— EXCERTO FORNECIDO —
::::::

Embora nem todos tenham dado por isso, comemoraram-se no ano passado oito séculos de língua portuguesa, contados a partir do testamento de D. Afonso II. A efeméride é evidentemente importante (há línguas bem mais antigas, mas poucas delas têm a expansão do português) e faz sentido sublinhar os aspetos positivos com ela relacionados: o número dos seus falantes (há quem refira 300 milhões, ainda que o número pareça pouco rigoroso), o seu valor económico e o seu peso no PIB nacional, a par de outros elementos igualmente subjetivos, como o seu caráter alegadamente único e a sua dimensão congregadora de povos e de culturas. Na impossibilidade de discutir com rigor essas alegações, farei algumas observações de sentido menos eufórico que momentos como este também justificam.
A primeira tem a ver com a feliz possibilidade, de que raras vezes nos damos conta, de continuar a ler hoje, sem grande dificuldade, os textos escritos há oito séculos ou um pouco menos. Apesar do que os historiadores da língua nos dizem sobre as fases do português, a verdade é que um cidadão nacional apenas razoavelmente escolarizado consegue ler ou escutar hoje uma cantiga trovadoresca, percebendo-a e sentindo-a como sua, numa confirmação empírica de uma identidade linguística que está consolidada há muitos séculos. Continuar a ler um poema de D. Dinis (Proençais soen mui bem trobar) ou de Meendinho (Sedia-m’eu na ermida de Sam Simion) e perceber que há neles tudo o que de essencial continuamos a buscar na poesia deve ser valorizado como um privilégio inestimável. Acontece porém que este privilégio é exclusivo do nosso país, não sendo portanto comum ao universo de falantes do português; além disso, mesmo em Portugal, parece estar em retrocesso. Ambos os pontos deveriam ser objeto de preocupação e de reflexão. Se a lírica trovadoresca é apenas património de Portugal e da Galiza, não podemos dizer que a comunidade de língua portuguesa esteja consolidada; se Machado de Assis ou Guimarães Rosa, Luandino Vieira ou Mia Couto, João Vário ou Alda do Espírito Santo pertencem apenas aos seus países, a língua portuguesa como comunidade está ainda muito longe de deixar de ser um projeto de boas intenções. Quanto ao segundo ponto, a questão é do domínio sociocultural, mas também educativo: reduzida à sua vertente funcional, a língua – e os seus falantes – fica inequivocamente mais pobre.

::::::

Dados de compreensão de gráficos:
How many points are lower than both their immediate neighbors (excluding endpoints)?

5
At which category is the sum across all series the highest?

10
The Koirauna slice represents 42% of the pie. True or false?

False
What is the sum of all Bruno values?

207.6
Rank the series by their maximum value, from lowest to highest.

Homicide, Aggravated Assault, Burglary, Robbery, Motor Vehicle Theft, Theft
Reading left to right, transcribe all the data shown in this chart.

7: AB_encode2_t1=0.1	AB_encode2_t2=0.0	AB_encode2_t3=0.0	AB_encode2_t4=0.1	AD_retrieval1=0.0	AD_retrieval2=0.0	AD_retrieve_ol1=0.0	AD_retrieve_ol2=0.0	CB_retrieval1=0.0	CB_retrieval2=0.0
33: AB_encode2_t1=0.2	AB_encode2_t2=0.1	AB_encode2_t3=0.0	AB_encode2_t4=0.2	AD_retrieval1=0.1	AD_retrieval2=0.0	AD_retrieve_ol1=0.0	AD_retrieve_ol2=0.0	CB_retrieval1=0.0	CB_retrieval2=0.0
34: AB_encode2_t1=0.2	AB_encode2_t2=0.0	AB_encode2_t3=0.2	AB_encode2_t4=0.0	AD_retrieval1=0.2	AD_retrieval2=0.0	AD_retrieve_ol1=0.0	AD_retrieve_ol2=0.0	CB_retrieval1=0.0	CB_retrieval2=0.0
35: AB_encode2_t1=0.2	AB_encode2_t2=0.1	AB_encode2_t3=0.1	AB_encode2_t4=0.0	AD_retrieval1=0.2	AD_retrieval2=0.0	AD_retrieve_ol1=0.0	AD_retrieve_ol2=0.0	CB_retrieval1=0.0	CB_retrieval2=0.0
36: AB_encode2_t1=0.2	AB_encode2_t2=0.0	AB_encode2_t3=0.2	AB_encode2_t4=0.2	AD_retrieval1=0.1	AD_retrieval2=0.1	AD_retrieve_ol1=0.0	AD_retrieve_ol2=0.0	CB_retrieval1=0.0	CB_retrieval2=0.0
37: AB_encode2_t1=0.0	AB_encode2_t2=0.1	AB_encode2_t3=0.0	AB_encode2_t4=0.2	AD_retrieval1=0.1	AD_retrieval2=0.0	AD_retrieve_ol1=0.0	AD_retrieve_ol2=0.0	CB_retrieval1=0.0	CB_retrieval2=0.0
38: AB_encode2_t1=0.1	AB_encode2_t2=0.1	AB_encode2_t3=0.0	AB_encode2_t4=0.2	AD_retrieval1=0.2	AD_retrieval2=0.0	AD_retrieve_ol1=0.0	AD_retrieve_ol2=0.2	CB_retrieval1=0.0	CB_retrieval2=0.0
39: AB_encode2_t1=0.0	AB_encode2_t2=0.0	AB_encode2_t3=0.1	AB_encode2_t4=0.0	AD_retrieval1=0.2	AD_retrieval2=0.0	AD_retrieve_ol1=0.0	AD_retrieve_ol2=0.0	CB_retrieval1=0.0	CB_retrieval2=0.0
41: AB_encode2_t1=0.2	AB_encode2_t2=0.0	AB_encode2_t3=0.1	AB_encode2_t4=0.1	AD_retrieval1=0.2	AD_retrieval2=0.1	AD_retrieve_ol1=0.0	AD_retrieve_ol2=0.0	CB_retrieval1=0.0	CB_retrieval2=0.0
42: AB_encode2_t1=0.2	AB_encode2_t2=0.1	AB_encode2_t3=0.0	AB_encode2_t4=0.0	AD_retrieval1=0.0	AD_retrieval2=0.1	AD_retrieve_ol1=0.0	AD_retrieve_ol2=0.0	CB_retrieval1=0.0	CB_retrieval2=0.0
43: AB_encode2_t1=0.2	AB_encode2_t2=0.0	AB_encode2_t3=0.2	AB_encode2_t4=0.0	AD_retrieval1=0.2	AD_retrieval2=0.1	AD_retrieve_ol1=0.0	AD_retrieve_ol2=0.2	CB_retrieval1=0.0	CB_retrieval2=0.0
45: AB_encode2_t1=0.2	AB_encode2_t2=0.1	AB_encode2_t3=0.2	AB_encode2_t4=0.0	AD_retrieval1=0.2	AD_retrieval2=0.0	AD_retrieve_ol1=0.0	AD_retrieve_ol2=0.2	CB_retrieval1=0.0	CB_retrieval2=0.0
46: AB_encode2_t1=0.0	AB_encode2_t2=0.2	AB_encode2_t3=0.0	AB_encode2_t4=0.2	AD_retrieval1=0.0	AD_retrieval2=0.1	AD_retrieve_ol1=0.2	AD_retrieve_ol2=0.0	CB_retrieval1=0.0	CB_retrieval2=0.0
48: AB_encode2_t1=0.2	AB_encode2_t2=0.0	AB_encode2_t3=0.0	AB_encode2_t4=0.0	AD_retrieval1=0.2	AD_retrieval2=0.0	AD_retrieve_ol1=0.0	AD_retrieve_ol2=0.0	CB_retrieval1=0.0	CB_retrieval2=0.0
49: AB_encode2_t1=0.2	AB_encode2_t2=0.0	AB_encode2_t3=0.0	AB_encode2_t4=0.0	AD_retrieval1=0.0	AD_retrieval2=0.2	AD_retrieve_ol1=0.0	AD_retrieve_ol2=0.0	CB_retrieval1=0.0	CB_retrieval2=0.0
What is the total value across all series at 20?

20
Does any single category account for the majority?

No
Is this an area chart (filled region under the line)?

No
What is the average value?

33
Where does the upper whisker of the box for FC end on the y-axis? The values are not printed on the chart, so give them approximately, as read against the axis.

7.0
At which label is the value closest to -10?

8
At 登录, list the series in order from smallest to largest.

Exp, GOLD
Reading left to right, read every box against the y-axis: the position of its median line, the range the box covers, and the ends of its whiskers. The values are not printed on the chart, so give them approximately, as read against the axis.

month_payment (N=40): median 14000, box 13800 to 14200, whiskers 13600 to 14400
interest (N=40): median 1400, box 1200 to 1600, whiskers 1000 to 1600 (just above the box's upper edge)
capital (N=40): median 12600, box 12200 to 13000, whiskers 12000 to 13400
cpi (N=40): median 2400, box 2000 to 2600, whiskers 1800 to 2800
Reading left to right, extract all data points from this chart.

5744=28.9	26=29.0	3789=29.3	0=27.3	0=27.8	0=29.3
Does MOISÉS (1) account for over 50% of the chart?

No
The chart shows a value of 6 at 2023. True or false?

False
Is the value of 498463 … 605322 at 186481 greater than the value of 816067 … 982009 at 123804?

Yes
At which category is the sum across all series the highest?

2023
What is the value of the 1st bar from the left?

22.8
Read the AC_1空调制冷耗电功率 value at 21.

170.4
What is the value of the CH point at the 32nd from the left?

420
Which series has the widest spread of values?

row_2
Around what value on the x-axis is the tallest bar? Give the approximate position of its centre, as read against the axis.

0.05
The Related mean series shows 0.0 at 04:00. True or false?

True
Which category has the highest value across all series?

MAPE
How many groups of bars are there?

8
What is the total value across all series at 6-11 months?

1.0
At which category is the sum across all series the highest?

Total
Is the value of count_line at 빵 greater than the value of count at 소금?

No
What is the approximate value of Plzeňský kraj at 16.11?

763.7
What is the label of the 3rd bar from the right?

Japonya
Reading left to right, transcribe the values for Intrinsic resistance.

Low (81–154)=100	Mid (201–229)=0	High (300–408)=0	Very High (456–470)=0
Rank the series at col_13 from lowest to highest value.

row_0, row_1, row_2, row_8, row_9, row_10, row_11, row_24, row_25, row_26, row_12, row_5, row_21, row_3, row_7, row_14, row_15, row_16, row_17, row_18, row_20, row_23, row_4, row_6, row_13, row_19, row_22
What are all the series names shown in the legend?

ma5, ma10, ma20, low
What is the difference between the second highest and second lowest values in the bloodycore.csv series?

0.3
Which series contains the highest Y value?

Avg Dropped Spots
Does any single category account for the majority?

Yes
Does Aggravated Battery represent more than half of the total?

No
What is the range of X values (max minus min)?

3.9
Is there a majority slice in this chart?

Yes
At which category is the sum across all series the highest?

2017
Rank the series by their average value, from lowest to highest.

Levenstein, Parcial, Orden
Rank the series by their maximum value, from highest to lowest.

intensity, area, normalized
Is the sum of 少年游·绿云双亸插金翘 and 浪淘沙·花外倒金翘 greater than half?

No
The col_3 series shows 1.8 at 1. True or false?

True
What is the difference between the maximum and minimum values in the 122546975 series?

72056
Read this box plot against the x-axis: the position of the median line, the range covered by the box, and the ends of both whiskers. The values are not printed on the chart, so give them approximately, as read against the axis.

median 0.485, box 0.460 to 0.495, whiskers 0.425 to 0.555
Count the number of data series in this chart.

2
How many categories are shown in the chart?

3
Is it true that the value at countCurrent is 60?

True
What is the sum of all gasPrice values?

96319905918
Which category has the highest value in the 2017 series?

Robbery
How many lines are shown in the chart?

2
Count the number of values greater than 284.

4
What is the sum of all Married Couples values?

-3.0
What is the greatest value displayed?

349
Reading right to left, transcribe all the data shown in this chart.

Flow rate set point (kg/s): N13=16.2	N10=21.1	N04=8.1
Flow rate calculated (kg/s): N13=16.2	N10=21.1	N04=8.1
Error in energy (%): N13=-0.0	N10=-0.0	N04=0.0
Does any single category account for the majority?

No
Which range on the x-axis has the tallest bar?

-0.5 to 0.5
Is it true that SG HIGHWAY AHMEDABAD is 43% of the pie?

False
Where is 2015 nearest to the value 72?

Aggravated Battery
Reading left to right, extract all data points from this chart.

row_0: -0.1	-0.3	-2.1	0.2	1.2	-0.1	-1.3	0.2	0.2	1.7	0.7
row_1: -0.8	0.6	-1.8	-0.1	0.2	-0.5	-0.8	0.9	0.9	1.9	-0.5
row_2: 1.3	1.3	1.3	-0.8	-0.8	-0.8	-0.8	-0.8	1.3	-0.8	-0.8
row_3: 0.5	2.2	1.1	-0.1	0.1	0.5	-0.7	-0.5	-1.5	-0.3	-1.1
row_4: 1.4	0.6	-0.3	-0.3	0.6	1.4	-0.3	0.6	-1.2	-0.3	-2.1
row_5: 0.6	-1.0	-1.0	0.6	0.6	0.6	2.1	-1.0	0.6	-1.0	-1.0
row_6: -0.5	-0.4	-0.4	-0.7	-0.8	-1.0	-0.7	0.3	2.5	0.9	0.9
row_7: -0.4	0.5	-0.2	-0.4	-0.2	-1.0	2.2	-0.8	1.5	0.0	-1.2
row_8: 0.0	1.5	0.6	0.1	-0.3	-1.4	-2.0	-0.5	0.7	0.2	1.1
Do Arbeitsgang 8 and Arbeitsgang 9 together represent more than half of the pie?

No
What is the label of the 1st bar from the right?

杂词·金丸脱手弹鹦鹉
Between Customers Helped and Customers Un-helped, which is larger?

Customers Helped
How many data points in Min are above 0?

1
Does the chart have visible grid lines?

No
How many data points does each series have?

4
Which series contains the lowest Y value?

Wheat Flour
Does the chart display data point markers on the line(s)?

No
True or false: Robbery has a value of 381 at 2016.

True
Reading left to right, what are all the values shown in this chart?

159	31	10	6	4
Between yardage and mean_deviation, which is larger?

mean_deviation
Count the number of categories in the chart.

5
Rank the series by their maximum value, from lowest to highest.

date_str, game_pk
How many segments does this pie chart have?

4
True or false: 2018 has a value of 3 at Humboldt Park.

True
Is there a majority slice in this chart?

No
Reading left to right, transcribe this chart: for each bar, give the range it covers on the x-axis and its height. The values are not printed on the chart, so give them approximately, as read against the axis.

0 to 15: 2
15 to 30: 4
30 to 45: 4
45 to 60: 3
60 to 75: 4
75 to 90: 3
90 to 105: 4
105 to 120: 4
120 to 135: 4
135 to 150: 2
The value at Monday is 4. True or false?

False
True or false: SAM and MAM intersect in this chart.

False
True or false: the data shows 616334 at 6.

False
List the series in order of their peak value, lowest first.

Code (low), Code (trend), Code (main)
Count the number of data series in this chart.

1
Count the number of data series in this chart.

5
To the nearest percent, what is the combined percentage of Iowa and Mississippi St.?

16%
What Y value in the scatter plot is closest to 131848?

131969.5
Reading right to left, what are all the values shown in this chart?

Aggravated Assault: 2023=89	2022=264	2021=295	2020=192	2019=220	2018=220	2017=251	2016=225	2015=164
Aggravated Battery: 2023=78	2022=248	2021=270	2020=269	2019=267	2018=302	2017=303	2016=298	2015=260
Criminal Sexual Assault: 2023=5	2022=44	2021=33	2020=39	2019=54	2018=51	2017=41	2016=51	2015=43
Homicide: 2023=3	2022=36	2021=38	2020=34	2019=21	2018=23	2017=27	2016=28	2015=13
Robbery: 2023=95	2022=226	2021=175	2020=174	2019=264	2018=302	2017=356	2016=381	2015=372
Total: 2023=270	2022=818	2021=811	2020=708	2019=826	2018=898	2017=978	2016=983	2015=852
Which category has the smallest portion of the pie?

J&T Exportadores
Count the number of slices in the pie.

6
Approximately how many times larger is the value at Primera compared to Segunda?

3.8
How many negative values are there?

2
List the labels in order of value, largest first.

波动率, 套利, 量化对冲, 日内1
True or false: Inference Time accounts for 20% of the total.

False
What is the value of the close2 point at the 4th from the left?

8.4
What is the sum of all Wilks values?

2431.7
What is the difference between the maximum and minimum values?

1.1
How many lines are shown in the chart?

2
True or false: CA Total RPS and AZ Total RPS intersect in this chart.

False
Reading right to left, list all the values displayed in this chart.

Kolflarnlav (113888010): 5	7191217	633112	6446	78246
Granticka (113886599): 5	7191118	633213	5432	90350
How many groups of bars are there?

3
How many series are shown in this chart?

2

::::::

— LISTA DE TAREFAS —
a – Transcreva do excerto o trecho que começa nas palavras "Embora nem todos" e termina depois de "este também justificam.".
b – Segundo o excerto, a partir de que documento se contam os oito séculos de língua portuguesa?
Responda apenas com base no excerto.

— RESPOSTAS POR TAREFA —
a –
Embora nem todos tenham dado por isso, comemoraram-se no ano passado oito séculos de língua portuguesa, contados a partir do testamento de D. Afonso II. A efeméride é evidentemente importante (há línguas bem mais antigas, mas poucas delas têm a expansão do português) e faz sentido sublinhar os aspetos positivos com ela relacionados: o número dos seus falantes (há quem refira 300 milhões, ainda que o número pareça pouco rigoroso), o seu valor económico e o seu peso no PIB nacional, a par de outros elementos igualmente subjetivos, como o seu caráter alegadamente único e a sua dimensão congregadora de povos e de culturas. Na impossibilidade de discutir com rigor essas alegações, farei algumas observações de sentido menos eufórico que momentos como este também justificam.

b – A partir do testamento de D. Afonso II.